Price fixing. The defendants sought dismissal of new portions of the SCAC relating to allegations that McWane, Sigma, and Star Pipe engaged in parallel price moves in June 2010 and March 2011. The defendants unsuccessfully argued that the new claims should be dismissed because the plaintiffs failed to allege anything other than lawful, follow-the-leader pricing.

The plaintiffs adequately alleged “plus factors” that suggested that the conduct was the product of an agreement. They pled a motive to enter into a price fixing conspiracy, based on product and market characteristics, as well as the defendants’ participation in trade associations that facilitated an information exchange amongst them.

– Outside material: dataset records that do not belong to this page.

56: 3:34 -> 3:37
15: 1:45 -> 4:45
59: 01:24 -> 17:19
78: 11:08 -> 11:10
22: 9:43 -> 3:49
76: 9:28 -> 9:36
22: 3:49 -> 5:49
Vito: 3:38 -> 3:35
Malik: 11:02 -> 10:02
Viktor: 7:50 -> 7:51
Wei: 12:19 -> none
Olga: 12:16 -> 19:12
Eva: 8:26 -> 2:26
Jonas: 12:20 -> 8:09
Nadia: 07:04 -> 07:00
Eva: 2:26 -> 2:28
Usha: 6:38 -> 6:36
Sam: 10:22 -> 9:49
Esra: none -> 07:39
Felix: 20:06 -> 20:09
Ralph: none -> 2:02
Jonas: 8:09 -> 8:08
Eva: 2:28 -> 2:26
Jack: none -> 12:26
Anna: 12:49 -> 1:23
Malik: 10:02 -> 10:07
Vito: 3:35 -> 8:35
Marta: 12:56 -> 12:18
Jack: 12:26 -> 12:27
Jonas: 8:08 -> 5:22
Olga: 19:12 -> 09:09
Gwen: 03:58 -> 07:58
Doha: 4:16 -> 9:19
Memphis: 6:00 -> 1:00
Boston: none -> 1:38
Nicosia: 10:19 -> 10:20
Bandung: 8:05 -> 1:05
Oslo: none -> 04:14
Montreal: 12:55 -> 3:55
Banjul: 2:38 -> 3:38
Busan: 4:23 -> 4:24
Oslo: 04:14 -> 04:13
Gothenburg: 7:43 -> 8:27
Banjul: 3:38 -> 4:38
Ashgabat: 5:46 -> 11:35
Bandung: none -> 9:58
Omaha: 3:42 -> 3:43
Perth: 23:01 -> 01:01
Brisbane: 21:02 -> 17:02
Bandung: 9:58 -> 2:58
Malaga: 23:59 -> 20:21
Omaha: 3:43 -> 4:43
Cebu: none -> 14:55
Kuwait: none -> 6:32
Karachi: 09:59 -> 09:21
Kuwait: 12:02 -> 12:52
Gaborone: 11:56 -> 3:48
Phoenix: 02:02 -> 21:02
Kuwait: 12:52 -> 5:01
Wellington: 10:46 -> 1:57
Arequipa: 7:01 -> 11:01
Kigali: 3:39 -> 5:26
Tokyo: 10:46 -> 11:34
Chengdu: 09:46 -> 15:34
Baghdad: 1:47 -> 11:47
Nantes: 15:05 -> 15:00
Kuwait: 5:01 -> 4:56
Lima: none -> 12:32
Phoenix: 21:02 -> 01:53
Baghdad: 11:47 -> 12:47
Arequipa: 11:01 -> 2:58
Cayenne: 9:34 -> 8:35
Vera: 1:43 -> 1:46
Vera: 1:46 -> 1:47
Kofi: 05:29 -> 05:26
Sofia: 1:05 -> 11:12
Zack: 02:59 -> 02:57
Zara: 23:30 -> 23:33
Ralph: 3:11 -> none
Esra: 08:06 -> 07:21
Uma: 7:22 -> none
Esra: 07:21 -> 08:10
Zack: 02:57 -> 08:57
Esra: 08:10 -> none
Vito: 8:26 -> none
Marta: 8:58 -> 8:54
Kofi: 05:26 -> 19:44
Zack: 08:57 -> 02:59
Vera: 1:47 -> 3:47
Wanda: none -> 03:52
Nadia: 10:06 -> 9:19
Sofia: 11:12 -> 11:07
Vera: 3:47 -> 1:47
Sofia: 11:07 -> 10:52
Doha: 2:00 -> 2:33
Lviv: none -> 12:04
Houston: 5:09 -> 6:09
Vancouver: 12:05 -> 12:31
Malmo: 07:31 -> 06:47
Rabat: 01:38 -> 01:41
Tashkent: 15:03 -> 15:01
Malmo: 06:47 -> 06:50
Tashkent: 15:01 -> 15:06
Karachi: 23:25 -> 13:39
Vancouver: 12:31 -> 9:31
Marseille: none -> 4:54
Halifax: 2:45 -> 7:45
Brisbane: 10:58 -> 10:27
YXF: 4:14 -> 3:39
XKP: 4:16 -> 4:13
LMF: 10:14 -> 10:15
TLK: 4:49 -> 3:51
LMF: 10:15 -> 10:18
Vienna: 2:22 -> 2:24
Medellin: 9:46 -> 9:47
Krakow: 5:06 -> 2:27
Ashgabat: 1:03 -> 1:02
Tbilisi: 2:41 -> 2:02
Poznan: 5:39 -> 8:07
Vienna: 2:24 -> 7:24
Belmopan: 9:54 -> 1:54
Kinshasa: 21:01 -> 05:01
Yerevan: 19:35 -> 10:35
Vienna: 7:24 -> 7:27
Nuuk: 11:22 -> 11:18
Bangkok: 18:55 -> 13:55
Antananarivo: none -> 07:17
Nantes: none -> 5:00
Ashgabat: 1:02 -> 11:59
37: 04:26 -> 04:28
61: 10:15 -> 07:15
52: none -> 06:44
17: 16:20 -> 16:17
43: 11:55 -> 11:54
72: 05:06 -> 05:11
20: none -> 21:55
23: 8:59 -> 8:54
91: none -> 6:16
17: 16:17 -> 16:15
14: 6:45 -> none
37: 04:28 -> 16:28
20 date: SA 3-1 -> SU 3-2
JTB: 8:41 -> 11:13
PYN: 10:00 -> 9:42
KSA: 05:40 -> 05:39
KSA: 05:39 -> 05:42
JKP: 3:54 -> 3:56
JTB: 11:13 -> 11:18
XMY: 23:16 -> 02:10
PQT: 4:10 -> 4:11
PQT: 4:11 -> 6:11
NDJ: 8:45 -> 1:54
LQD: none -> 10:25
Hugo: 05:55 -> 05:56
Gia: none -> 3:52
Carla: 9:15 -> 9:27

In addition, the plaintiffs alleged that the defendants raised prices during an economic downturn, which a jury could conclude was an action against self-interest—another plus factor supporting conspiracy. Lastly, the court rejected the defendants' assertions that the allegations of conspiratorial communication were “vague and unpersuasive.” The plaintiffs identified several specific communications between the defendants, and the presence of information exchanges in highly concentrated DIPF market, involving a fungible product with inelastic demand, could be indicative of anticompetitive behavior, according to the court.

The case is Civ. No. 12-711.

Attorneys: Erik E. Sardina (Lite DePalma Greenberg LLC) for John Hoadley and Sons, Inc., Mountain States Supply, LLC, and Mountainland Supply, LLC. Erik T. Koons (Baker Botts LLP), and John J. O'Reilly (Day Pitney LLP) for McWane, Inc. Gabrielle Elise Farina (Thompson & Knight LLP), and Joseph Jacob Fleischman (Norris, McLaughlin & Marcus, PC) for Star Pipe Products, Ltd. Jason Allen Leckerman (Ballard Spahr LLP) for Sigma Corp.

Companies: John Hoadley and Sons, Inc.; Mountain States Supply, LLC; Mountainland Supply, LLC; McWane, Inc.; Star Pipe Products, Ltd.; Sigma Corp.